Rutgers Basketball Player Sues Imus
Don Imus is facing his first lawsuit from a player on the Rutgers Women’s Basketball team for derogatory comments that cost him his job as a radio host in April, ABC News has learned. Kia Vaughn, star center for the Rutgers Women’s Basketball team, has filed a lawsuit against Imus for libel, slander and defamation — the first civil suit to be filed against the former radio host. Vaughn is asking for monetary damages of an unspecified amount. “This is a lawsuit in order to restore the good name and reputation of my client, Kia Vaughn,” said her attorney, Richard Ancowitz, in an exclusive interview with the ABC News Law & Justice Unit.
The suit names Imus individually, but it is also waged against MSNBC, NBC Universal, CBS Radio, CBS Corp., Viacom Inc., Westwood One Radio and Imus producer Bernard McGuirk.

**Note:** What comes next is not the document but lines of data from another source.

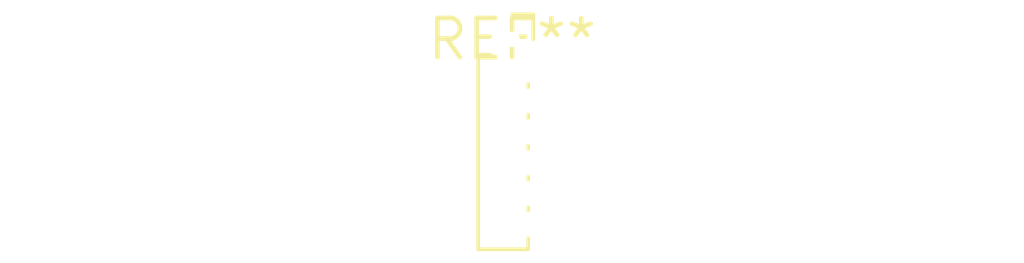
<source format=kicad_pcb>
(kicad_pcb (version 20240108) (generator pcbnew)

  (general
    (thickness 1.6)
  )

  (paper "A4")
  (layers
    (0 "F.Cu" signal)
    (31 "B.Cu" signal)
    (32 "B.Adhes" user "B.Adhesive")
    (33 "F.Adhes" user "F.Adhesive")
    (34 "B.Paste" user)
    (35 "F.Paste" user)
    (36 "B.SilkS" user "B.Silkscreen")
    (37 "F.SilkS" user "F.Silkscreen")
    (38 "B.Mask" user)
    (39 "F.Mask" user)
    (40 "Dwgs.User" user "User.Drawings")
    (41 "Cmts.User" user "User.Comments")
    (42 "Eco1.User" user "User.Eco1")
    (43 "Eco2.User" user "User.Eco2")
    (44 "Edge.Cuts" user)
    (45 "Margin" user)
    (46 "B.CrtYd" user "B.Courtyard")
    (47 "F.CrtYd" user "F.Courtyard")
    (48 "B.Fab" user)
    (49 "F.Fab" user)
    (50 "User.1" user)
    (51 "User.2" user)
    (52 "User.3" user)
    (53 "User.4" user)
    (54 "User.5" user)
    (55 "User.6" user)
    (56 "User.7" user)
    (57 "User.8" user)
    (58 "User.9" user)
  )

  (setup
    (pad_to_mask_clearance 0)
    (pcbplotparams
      (layerselection 0x00010fc_ffffffff)
      (plot_on_all_layers_selection 0x0000000_00000000)
      (disableapertmacros false)
      (usegerberextensions false)
      (usegerberattributes false)
      (usegerberadvancedattributes false)
      (creategerberjobfile false)
      (dashed_line_dash_ratio 12.000000)
      (dashed_line_gap_ratio 3.000000)
      (svgprecision 4)
      (plotframeref false)
      (viasonmask false)
      (mode 1)
      (useauxorigin false)
      (hpglpennumber 1)
      (hpglpenspeed 20)
      (hpglpendiameter 15.000000)
      (dxfpolygonmode false)
      (dxfimperialunits false)
      (dxfusepcbnewfont false)
      (psnegative false)
      (psa4output false)
      (plotreference false)
      (plotvalue false)
      (plotinvisibletext false)
      (sketchpadsonfab false)
      (subtractmaskfromsilk false)
      (outputformat 1)
      (mirror false)
      (drillshape 1)
      (scaleselection 1)
      (outputdirectory "")
    )
  )

  (net 0 "")

  (footprint "PinSocket_1x07_P1.00mm_Vertical" (layer "F.Cu") (at 0 0))

)

</source>
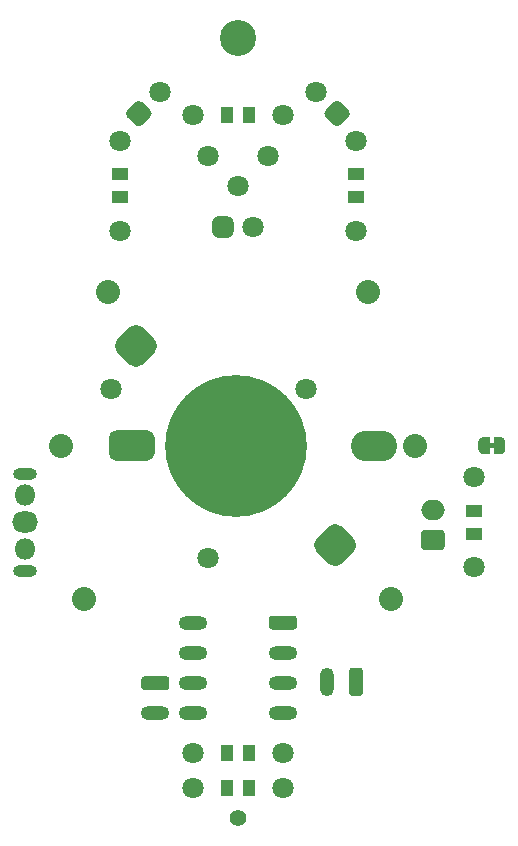
<source format=gbr>
%TF.GenerationSoftware,KiCad,Pcbnew,5.1.9-73d0e3b20d~88~ubuntu20.04.1*%
%TF.CreationDate,2021-09-08T23:10:41+05:30*%
%TF.ProjectId,MAP6,4d415036-2e6b-4696-9361-645f70636258,1*%
%TF.SameCoordinates,Original*%
%TF.FileFunction,Soldermask,Bot*%
%TF.FilePolarity,Negative*%
%FSLAX46Y46*%
G04 Gerber Fmt 4.6, Leading zero omitted, Abs format (unit mm)*
G04 Created by KiCad (PCBNEW 5.1.9-73d0e3b20d~88~ubuntu20.04.1) date 2021-09-08 23:10:41*
%MOMM*%
%LPD*%
G01*
G04 APERTURE LIST*
%ADD10C,0.050800*%
%ADD11C,12.000000*%
%ADD12C,1.800000*%
%ADD13O,3.900000X2.600000*%
%ADD14R,1.450000X1.000000*%
%ADD15R,1.000000X1.450000*%
%ADD16O,1.200000X2.400000*%
%ADD17O,2.000000X1.000000*%
%ADD18O,1.800000X1.800000*%
%ADD19O,2.200000X1.800000*%
%ADD20O,2.400000X1.200000*%
%ADD21C,3.048000*%
%ADD22C,2.036000*%
%ADD23C,1.400000*%
%ADD24O,2.000000X1.700000*%
G04 APERTURE END LIST*
D10*
%TO.C,JP1*%
G36*
X170250000Y-109800000D02*
G01*
X169750000Y-109800000D01*
X169750000Y-110200000D01*
X170250000Y-110200000D01*
X170250000Y-109800000D01*
G37*
%TD*%
D11*
%TO.C,BT2*%
X148300000Y-110000000D03*
G36*
G01*
X158323238Y-118962578D02*
X157262578Y-120023238D01*
G75*
G02*
X156201918Y-120023238I-530330J530330D01*
G01*
X155141258Y-118962578D01*
G75*
G02*
X155141258Y-117901918I530330J530330D01*
G01*
X156201918Y-116841258D01*
G75*
G02*
X157262578Y-116841258I530330J-530330D01*
G01*
X158323238Y-117901918D01*
G75*
G02*
X158323238Y-118962578I-530330J-530330D01*
G01*
G37*
G36*
G01*
X141458742Y-102098082D02*
X140398082Y-103158742D01*
G75*
G02*
X139337422Y-103158742I-530330J530330D01*
G01*
X138276762Y-102098082D01*
G75*
G02*
X138276762Y-101037422I530330J530330D01*
G01*
X139337422Y-99976762D01*
G75*
G02*
X140398082Y-99976762I530330J-530330D01*
G01*
X141458742Y-101037422D01*
G75*
G02*
X141458742Y-102098082I-530330J-530330D01*
G01*
G37*
%TD*%
D12*
%TO.C,BT1*%
X137751000Y-105238000D03*
X146000000Y-119525000D03*
X154249000Y-105238000D03*
D13*
X160000000Y-110000000D03*
G36*
G01*
X138200000Y-108700000D02*
X140800000Y-108700000D01*
G75*
G02*
X141450000Y-109350000I0J-650000D01*
G01*
X141450000Y-110650000D01*
G75*
G02*
X140800000Y-111300000I-650000J0D01*
G01*
X138200000Y-111300000D01*
G75*
G02*
X137550000Y-110650000I0J650000D01*
G01*
X137550000Y-109350000D01*
G75*
G02*
X138200000Y-108700000I650000J0D01*
G01*
G37*
%TD*%
D12*
%TO.C,D1*%
X155101974Y-80101974D03*
G36*
G01*
X155943432Y-81579828D02*
X156579828Y-80943432D01*
G75*
G02*
X157216224Y-80943432I318198J-318198D01*
G01*
X157852620Y-81579828D01*
G75*
G02*
X157852620Y-82216224I-318198J-318198D01*
G01*
X157216224Y-82852620D01*
G75*
G02*
X156579828Y-82852620I-318198J318198D01*
G01*
X155943432Y-82216224D01*
G75*
G02*
X155943432Y-81579828I318198J318198D01*
G01*
G37*
%TD*%
%TO.C,D2*%
G36*
G01*
X140420172Y-80943432D02*
X141056568Y-81579828D01*
G75*
G02*
X141056568Y-82216224I-318198J-318198D01*
G01*
X140420172Y-82852620D01*
G75*
G02*
X139783776Y-82852620I-318198J318198D01*
G01*
X139147380Y-82216224D01*
G75*
G02*
X139147380Y-81579828I318198J318198D01*
G01*
X139783776Y-80943432D01*
G75*
G02*
X140420172Y-80943432I318198J-318198D01*
G01*
G37*
X141898026Y-80101974D03*
%TD*%
D14*
%TO.C,R5*%
X168500000Y-117450000D03*
X168500000Y-115550000D03*
D12*
X168500000Y-120310000D03*
X168500000Y-112690000D03*
%TD*%
%TO.C,R2*%
X138500000Y-91810000D03*
X138500000Y-84190000D03*
D14*
X138500000Y-88950000D03*
X138500000Y-87050000D03*
%TD*%
D12*
%TO.C,R1*%
X158500000Y-91810000D03*
X158500000Y-84190000D03*
D14*
X158500000Y-88950000D03*
X158500000Y-87050000D03*
%TD*%
D12*
%TO.C,R3*%
X152310000Y-82000000D03*
X144690000Y-82000000D03*
D15*
X149450000Y-82000000D03*
X147550000Y-82000000D03*
%TD*%
D12*
%TO.C,R4*%
X152310000Y-139000000D03*
X144690000Y-139000000D03*
D15*
X149450000Y-139000000D03*
X147550000Y-139000000D03*
%TD*%
D12*
%TO.C,R6*%
X152310000Y-136000000D03*
X144690000Y-136000000D03*
D15*
X149450000Y-136000000D03*
X147550000Y-136000000D03*
%TD*%
D16*
%TO.C,C1*%
X156000000Y-130000000D03*
G36*
G01*
X157900000Y-130900000D02*
X157900000Y-129100000D01*
G75*
G02*
X158200000Y-128800000I300000J0D01*
G01*
X158800000Y-128800000D01*
G75*
G02*
X159100000Y-129100000I0J-300000D01*
G01*
X159100000Y-130900000D01*
G75*
G02*
X158800000Y-131200000I-300000J0D01*
G01*
X158200000Y-131200000D01*
G75*
G02*
X157900000Y-130900000I0J300000D01*
G01*
G37*
%TD*%
D10*
%TO.C,JP1*%
G36*
X170150000Y-109250000D02*
G01*
X170650000Y-109250000D01*
X170650000Y-109250602D01*
X170674534Y-109250602D01*
X170723365Y-109255412D01*
X170771490Y-109264984D01*
X170818445Y-109279228D01*
X170863778Y-109298005D01*
X170907051Y-109321136D01*
X170947850Y-109348396D01*
X170985779Y-109379524D01*
X171020476Y-109414221D01*
X171051604Y-109452150D01*
X171078864Y-109492949D01*
X171101995Y-109536222D01*
X171120772Y-109581555D01*
X171135016Y-109628510D01*
X171144588Y-109676635D01*
X171149398Y-109725466D01*
X171149398Y-109750000D01*
X171150000Y-109750000D01*
X171150000Y-110250000D01*
X171149398Y-110250000D01*
X171149398Y-110274534D01*
X171144588Y-110323365D01*
X171135016Y-110371490D01*
X171120772Y-110418445D01*
X171101995Y-110463778D01*
X171078864Y-110507051D01*
X171051604Y-110547850D01*
X171020476Y-110585779D01*
X170985779Y-110620476D01*
X170947850Y-110651604D01*
X170907051Y-110678864D01*
X170863778Y-110701995D01*
X170818445Y-110720772D01*
X170771490Y-110735016D01*
X170723365Y-110744588D01*
X170674534Y-110749398D01*
X170650000Y-110749398D01*
X170650000Y-110750000D01*
X170150000Y-110750000D01*
X170150000Y-109250000D01*
G37*
G36*
X169350000Y-110749398D02*
G01*
X169325466Y-110749398D01*
X169276635Y-110744588D01*
X169228510Y-110735016D01*
X169181555Y-110720772D01*
X169136222Y-110701995D01*
X169092949Y-110678864D01*
X169052150Y-110651604D01*
X169014221Y-110620476D01*
X168979524Y-110585779D01*
X168948396Y-110547850D01*
X168921136Y-110507051D01*
X168898005Y-110463778D01*
X168879228Y-110418445D01*
X168864984Y-110371490D01*
X168855412Y-110323365D01*
X168850602Y-110274534D01*
X168850602Y-110250000D01*
X168850000Y-110250000D01*
X168850000Y-109750000D01*
X168850602Y-109750000D01*
X168850602Y-109725466D01*
X168855412Y-109676635D01*
X168864984Y-109628510D01*
X168879228Y-109581555D01*
X168898005Y-109536222D01*
X168921136Y-109492949D01*
X168948396Y-109452150D01*
X168979524Y-109414221D01*
X169014221Y-109379524D01*
X169052150Y-109348396D01*
X169092949Y-109321136D01*
X169136222Y-109298005D01*
X169181555Y-109279228D01*
X169228510Y-109264984D01*
X169276635Y-109255412D01*
X169325466Y-109250602D01*
X169350000Y-109250602D01*
X169350000Y-109250000D01*
X169850000Y-109250000D01*
X169850000Y-110750000D01*
X169350000Y-110750000D01*
X169350000Y-110749398D01*
G37*
%TD*%
D12*
%TO.C,M1*%
X149770000Y-91500000D03*
G36*
G01*
X148130000Y-91050000D02*
X148130000Y-91950000D01*
G75*
G02*
X147680000Y-92400000I-450000J0D01*
G01*
X146780000Y-92400000D01*
G75*
G02*
X146330000Y-91950000I0J450000D01*
G01*
X146330000Y-91050000D01*
G75*
G02*
X146780000Y-90600000I450000J0D01*
G01*
X147680000Y-90600000D01*
G75*
G02*
X148130000Y-91050000I0J-450000D01*
G01*
G37*
%TD*%
%TO.C,Q1*%
X145960000Y-85500000D03*
X151040000Y-85500000D03*
X148500000Y-88040000D03*
%TD*%
D17*
%TO.C,SW1*%
X130500000Y-112400000D03*
X130500000Y-120600000D03*
D18*
X130500000Y-118800000D03*
D19*
X130500000Y-116500000D03*
D18*
X130500000Y-114200000D03*
%TD*%
%TO.C,C2*%
G36*
G01*
X142400000Y-130720000D02*
X140600000Y-130720000D01*
G75*
G02*
X140300000Y-130420000I0J300000D01*
G01*
X140300000Y-129820000D01*
G75*
G02*
X140600000Y-129520000I300000J0D01*
G01*
X142400000Y-129520000D01*
G75*
G02*
X142700000Y-129820000I0J-300000D01*
G01*
X142700000Y-130420000D01*
G75*
G02*
X142400000Y-130720000I-300000J0D01*
G01*
G37*
D20*
X141500000Y-132620000D03*
%TD*%
%TO.C,U1*%
G36*
G01*
X153510000Y-124700000D02*
X153510000Y-125300000D01*
G75*
G02*
X153210000Y-125600000I-300000J0D01*
G01*
X151410000Y-125600000D01*
G75*
G02*
X151110000Y-125300000I0J300000D01*
G01*
X151110000Y-124700000D01*
G75*
G02*
X151410000Y-124400000I300000J0D01*
G01*
X153210000Y-124400000D01*
G75*
G02*
X153510000Y-124700000I0J-300000D01*
G01*
G37*
X144690000Y-132620000D03*
X152310000Y-127540000D03*
X144690000Y-130080000D03*
X152310000Y-130080000D03*
X144690000Y-127540000D03*
X152310000Y-132620000D03*
X144690000Y-125000000D03*
%TD*%
D21*
%TO.C,G2*%
X148500000Y-75500000D03*
%TD*%
D22*
%TO.C,G3*%
X135500000Y-123000000D03*
%TD*%
%TO.C,G4*%
X137500000Y-97000000D03*
%TD*%
%TO.C,G5*%
X161500000Y-123000000D03*
%TD*%
%TO.C,G6*%
X159500000Y-97000000D03*
%TD*%
%TO.C,G7*%
X133500000Y-110000000D03*
%TD*%
%TO.C,G8*%
X163500000Y-110000000D03*
%TD*%
D23*
%TO.C,G9*%
X148500000Y-141500000D03*
%TD*%
D24*
%TO.C,J1*%
X165000000Y-115500000D03*
G36*
G01*
X165750000Y-118850000D02*
X164250000Y-118850000D01*
G75*
G02*
X164000000Y-118600000I0J250000D01*
G01*
X164000000Y-117400000D01*
G75*
G02*
X164250000Y-117150000I250000J0D01*
G01*
X165750000Y-117150000D01*
G75*
G02*
X166000000Y-117400000I0J-250000D01*
G01*
X166000000Y-118600000D01*
G75*
G02*
X165750000Y-118850000I-250000J0D01*
G01*
G37*
%TD*%
M02*

</source>
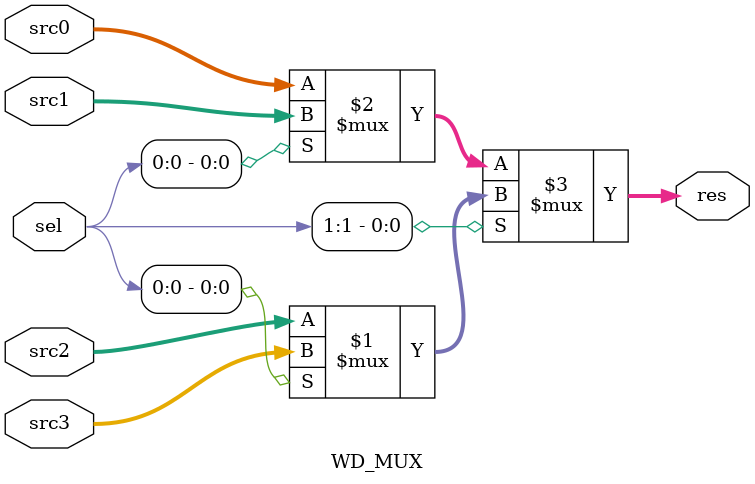
<source format=v>
module WD_MUX # (
    parameter               WIDTH                   = 32
)(
    input                   [WIDTH-1 : 0]           src0, src1, src2, src3,
    input                   [      1 : 0]           sel,

    output                  [WIDTH-1 : 0]           res
);

    assign res = sel[1] ? (sel[0] ? src3 : src2) : (sel[0] ? src1 : src0);

endmodule
</source>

Today’s suit refers to terms used by Imus April 4 — including referring to women on the team as “nappy headed” — as “debasing, demeaning, humiliating, and denigrating” to Vaughn and her fellow players. “There’s no way these bigoted remarks should have seen the light of day,” Ancowitz told ABC News. “Don Imus referred to my client as an unchaste woman. That was and is a lie.”
This suit would appear absurd on its face. First, Imus never mentioned the woman by name. Second, and more importantly, his remarks were rather clearly a bad joke rather than an assertion about the women’s sex lives. No reasonable person would have taken away, in the context of Imus’ remarks, that those he called “nappy headed hos” were actually prostitutes.
The word “ho” became part of the vernacular via rap music, black comedians, and the like but has become so mainstream that it has lost it’s original meaning. Apparently, though, the law has not caught up to that fact.
Robert Baker, a civil trial lawyer in California, says the high visibility of Imus’ comments would help Vaughn in court. “Everyone knows how unwarranted those comments were. It makes it easier for them to win their case,” Baker told ABC News. “She has a slander per se case — the word itself was something derogatory. She doesn’t even have to prove that she was damaged.”
The fact that Imus has settled with CBS over his firing and is now free to pursue a return to the airwaves factored in to the decision as well. Ancowitz said, “”He’s come out smelling like quite the rose. But what about these young women? How does Imus’ victory affect their self-esteem? Where do they go to get their reputations back?”
Please. Nobody had ever heard of these women. Thanks to Imus’ loutish comments and the ensuing publicity swarm, they became minor celebrities. The coverage was overwhelmingly positive, pointing out how articulate and nice they were. However hurt they may have been by the comments made by some old white guy on a show they likely never heard of, their reputations were enhanced, not damaged, by the controversy.
UPDATE: Comments arguing that Imus’ original comments were somehow accurate will be summarily deleted.